The Deceleration of the Chinese Economy or Why We Don't all Have to Learn Chinese
Should we all start learning Chinese? The increase of Chinese immersion schools and books on China’s ascendance vis-à-vis the decline of America suggest we should. Three recent titles on Chinese economics in this growing mini-genre exemplify this: Eclipse: Living in the Shadow of China’s Economic Dominance by Arvind Subramanian, Red Alert: How China’s Growing Prosperity Threatens the American Way of Life by Stephen Leeb, and In the Jaws of the Dragon: America’s Fate under Chinese Hegemony by Eamonn Fingleton.
These volumes remind me of a book I bought almost twenty-five years ago, the best-selling The Great Depression of 1990 by Ravi Batra just a year or so before this fateful event. Not to allow the world to go unprepared for the calamity, Professor Batra authored another bestseller, Surviving the Great Depression of 1990. Fortunately for all of us, professor Batra managed to sell enough books that he single-handedly prevented world-wide economic collapse.
Is the Trend your Friend?
Economic prediction is a tough job – everyone would like some insight into the future, but the gloom and doom mongers always seem to garner the most attention. Pollyannaism is too dull. What is most surprising about these forecasts is that, whether the focus of the book is ideological as is Fingleton’s In the Jaws of the Dragon, economic as is Subramanian’s Eclipse or simply bizarre fear-mongering (Red Alert by Leeb), they all base their predictions on little more than dressed-up regression analysis. That is, they all share the view that China’s past 20 to 30 years of steadily accelerating growth ensures the future will follow the trend. I imagined that the recent end of decades of rising housing prices would serve as a cautionary tale for this type of predication.
These and other forecasters typically fall back on a handful of China’s real or imagined strengths: a nearly inexhaustible supply of cheap labor, the enormous trade surplus with the U.S., a high personal savings rate, and a harder-working and more subordinate workforce. It is the inexhaustible supply of labor that I believe needs the most scrutiny. China’s nearly double-digit average growth for the past decade owes much to this inexpensive labor pool, perhaps too much.
The Chinese Economy: A One Trick Dragon?
China’s rapid industrialization has transformed it from a rural agricultural economy to the world’s number one manufacturer. The Great Leap Forward of the late 1950’s and early 1960’s had a similar goal, but it was tragically too optimistic in its targets and too soon in the country’s technological development. The shift of resources from agricultural to industrial purposes left millions starving. Years later, after solving these mistakes and meeting most of the people’s basic needs, China again focused on building infrastructure. Millions of peasants streamed into cities to work in factories. A more efficient and technologically advanced China was able to diversify and create exports of greater value. No longer limited to textiles and tennis shoes, it now manufactures cell phones and Ipods. This emphasis on manufactured goods has left the economy’s growth engine with a wide band of diversity, but in one sector -- labor-intensive manufacturing.
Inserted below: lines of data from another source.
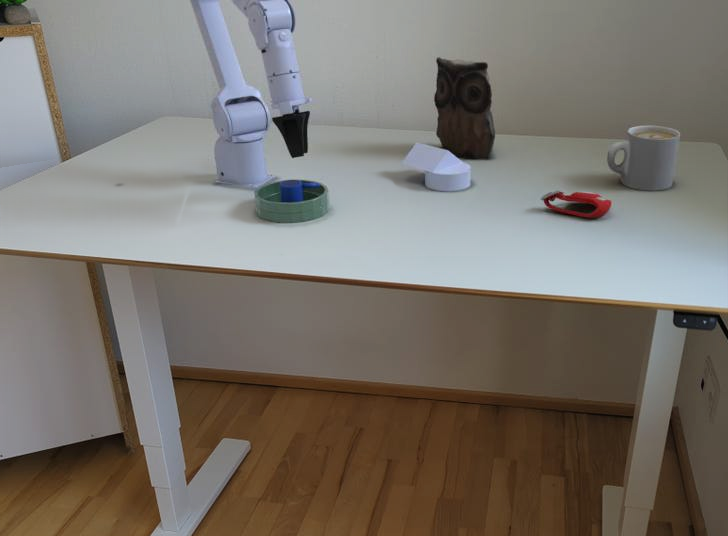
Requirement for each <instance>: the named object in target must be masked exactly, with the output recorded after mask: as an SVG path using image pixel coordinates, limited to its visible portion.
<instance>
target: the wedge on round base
mask: <svg viewBox="0 0 728 536" xmlns="http://www.w3.org/2000/svg"><path fill="white" fill-rule="evenodd" d="M401 165H404V166H407V167H411V168H415V169H418V170H422V171H424V184H425V186H426V187H427V188H428V189H430V190H434V191H438V192H457V191H462V190H465V189H468V188H469V187H470V186H471V171H472V167H471V165H470V164H468V163H466V162H464V161H462V160H461V159H460V158H459V157H456V156H454V155H453V154H452V153H451V152H449V151H448V150H444V149H441V148H440V147H436V146H432V145H428V144H425V143H420V142H417V141H416V142H415V144H414V145H413V146H412V148H411V149H410V151H409V152H408V154H407V155H406V156H405V158H404V159H403V161H402V162H401Z"/></svg>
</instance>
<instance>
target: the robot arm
mask: <svg viewBox="0 0 728 536" xmlns="http://www.w3.org/2000/svg"><path fill="white" fill-rule="evenodd" d="M189 2H190V3H191V8H192V11H193V12H194V17H195V19H196V22H197V25H198V29H199V31H200V34H201V37H202V40H203V43H204V46H205V49H206V53H207V55H208V58H209V62H210V64H211V68H212V70H213V73H214V76H215V79H216V82H217V86H218V88H219V90H218V92H216V94H215V95H214V97H213V98H212V100H211V103H210V108H211V112H212V121H213V126H214V129H215V131H216V133H217V134H218V138H217V139H216V140H215V143H214V147H213V149H214V150H213V152H214V153H213V154H214V161H215V167H216V175H217V180H215V183H217V184H224V185H231V186H239V187H247V188H253V189H255V188H256V189H257V188H259V187H261V186H263V185H264V184H265V183H268V182H269V181H271V180H273V179H274V178H276V176H277V175H276V174H270V173H268V172H267V164H266V154H265V153H266V152H265V144H264V138H265V137H267V132H268V131H269V129H270V127H271V124H272V122H273V124H274V126H276V128H277V129H278V130H279V132H280V135H281V136H282V139H283V141H284V144H285V146H286V148H287V151H288V153H289V155H290V157H291V158H292V159H294V158H302V157H304V156H305V154H308V152H309V138H308V137H309V135H308V127H309V120H310V116H311V111H310V110H306V111H301V105H306V104H308V103H312V102H313V98H312V97H308V98H306V97H305V93H304V87H303V83H302V78H301V77H302V76H301V72H300V67H299V63H298V59H297V53H296V48H295V43H294V38H293V33H294V32H295V29H296V14H295V10H294V7H293V5H292V3H291V1H289V0H231V2H232V4H233V5H235V7H236V8H237V9H238V10H239V11H240V12H241V13H242V14H243V15H244V16H245V17H246V18H247V25H248V28H249V31H250V33H251V35H252V36H253V38H254V41H255V46H256V47H257V50H260V54H261V57H262V62H263V68H264V71H265V77H266V81H267V85H268V89H269V95H270V99H271V109H272V110H278V109H279V114H280V115H279V116H273V117H271V112H270V109H269V107H268V105H267V104H266V102H265V101H264V99H263V97H262V93H261V91H260V90H259V89H257V88H256V87H253V86H252V85H250V84H248V83H247V82H246V81H245V78H244V76H243V72H242V68H241V66H240V63H239V60H238V57H237V54H236V51H235V48H234V45H233V42H232V38H231V36H230V33H229V30H228V26H227V24H226V21H225V18H224V14H223V12H222V9H221V5H220V2H219V0H189Z"/></svg>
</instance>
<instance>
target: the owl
mask: <svg viewBox="0 0 728 536" xmlns="http://www.w3.org/2000/svg"><path fill="white" fill-rule="evenodd" d="M435 61H436V65H437V73H436V84H435V86H436V90H435V93H434V98H433V101H434V106H435V109H436V110H437V115H438V116H437V128H436V133H435V134H436V137H437V138H438V139H439V142H440V144H441V149H444V150H448V151H449V152H451V153H452V154H453V155H454V156H456V157H457V158H461V159H464V160H489V159H492V152H493V147H494V144H495V139H496V130H495V124H494V116H493V113H492V110H491V108H492V104H493V101H492V97H493V90H492V85H491V84H490V75H489V73H488V68H489V64H488V62H485V61H474V60H465V59H453V60H452V59H446V58H441V56H438V57H436V60H435Z"/></svg>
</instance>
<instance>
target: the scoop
mask: <svg viewBox="0 0 728 536" xmlns="http://www.w3.org/2000/svg"><path fill="white" fill-rule="evenodd" d="M284 180H285V181H282V180H281V181H282V182H280V195H281V203H293V202H302V201H303V191H302V188H318V187H319V186H320V184H319V183H320V182H319V183H302V182H301V181H299V180H300V179H284Z"/></svg>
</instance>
Despite one-fifth the world’s population, China has less than one-tenth of the arable land. Soil erosion and development threaten what remains of that. The furious rate of infrastructure development has outstripped its current raw material production, thus the nation is now a net importer of food, energy, and minerals. To make matters worse, many of China’s top export customers, especially Europe and the United States, are running out of money. Just as the American economy seems to be on the mend, Europe’s troubles appear to be worsening. Figures from the US-China Business Council demonstrate the astronomical rise of imports in the past decade. Total 2010 U.S. imports were only $2.3 trillion of which roughly $500 billion was petroleum. Without energy, agricultural or much raw material Chinese imports, it’s hard to imagine how that trend line will continue. Chinese policymakers are pushing hard to increase domestic consumption to offset diminishing American and European market growth.
The massive personal savings and government stockpile of U.S. debt would seem to allay doubts about the strength of the Chinese economy, but there is a flipside to both of these apparent strengths. Any unleashing of personal savings would trigger domestic inflation, which is already a concern. Similarly, getting out of the U.S. Treasuries business is potentially disastrous. A sell-off would devalue whatever portion not sold of the $1.1 trillion currently held. No economy could casually take a few percentage haircut on that 12-digit number. Besides, the Chinese government’s policy of purchasing Treasuries helped build their economy – U.S. interest rates were kept low and the dollar strengthened. They have no incentive to jeopardize that growth.
The world’s most populous nation will undoubtedly be an economic superpower, but that day is not just around the corner. The white-hot growth of the past decade can’t continue, and internal problems may make that a bumpy road. Their great trade partners simply cannot continue to absorb more. Despite the minting of droves of new millionaires, the country’s per capita income remains below the world average. Heavy pollution, rampant corruption, and local government debt pose other challenges. I love foreign languages and would never discourage someone from studying any language, but I don’t expect Chinese to be the world’s lingua franca for any generation soon.